_WHAT YOU ARE ASKED TO DO_. Your task is to filter the data below down to the lines holding "Winona".

_INFORMATION PROVIDED_.
# # # # # # #

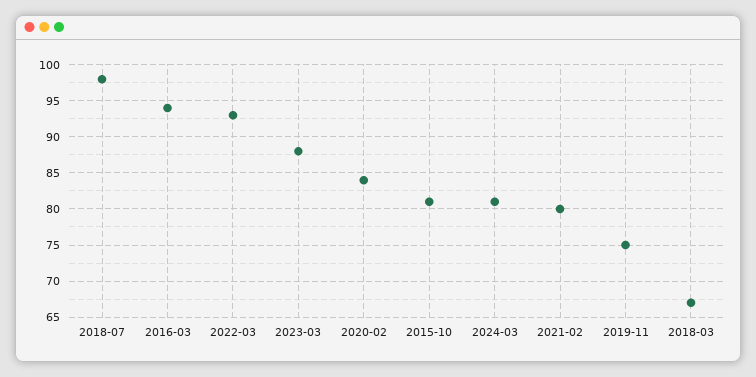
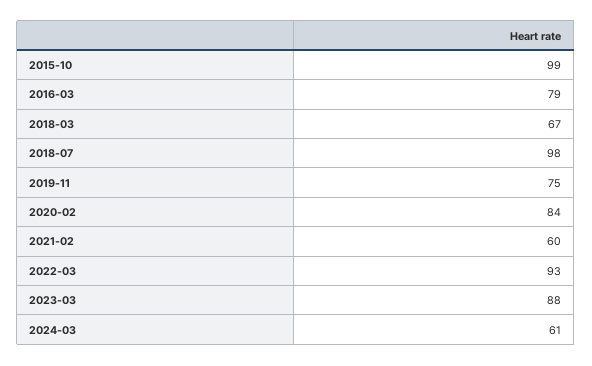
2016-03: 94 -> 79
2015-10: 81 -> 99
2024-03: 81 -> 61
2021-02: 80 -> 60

# # # # # # #

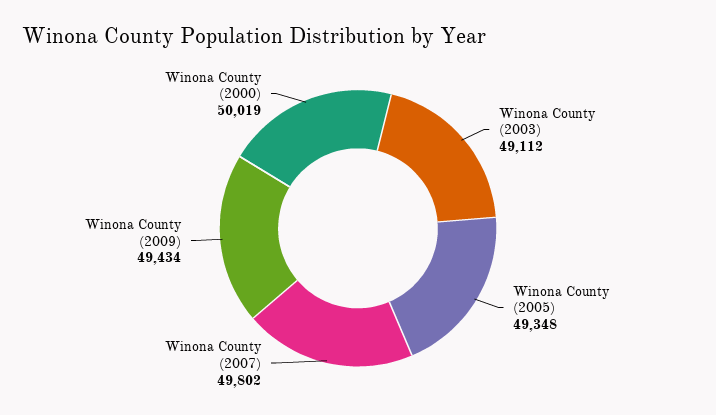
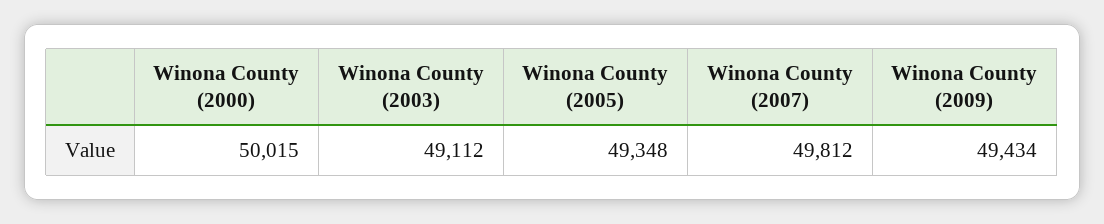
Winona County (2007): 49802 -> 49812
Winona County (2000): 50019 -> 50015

# # # # # # #

_RESPONSE TO THIS TASK_.
Winona County (2007): 49802 -> 49812
Winona County (2000): 50019 -> 50015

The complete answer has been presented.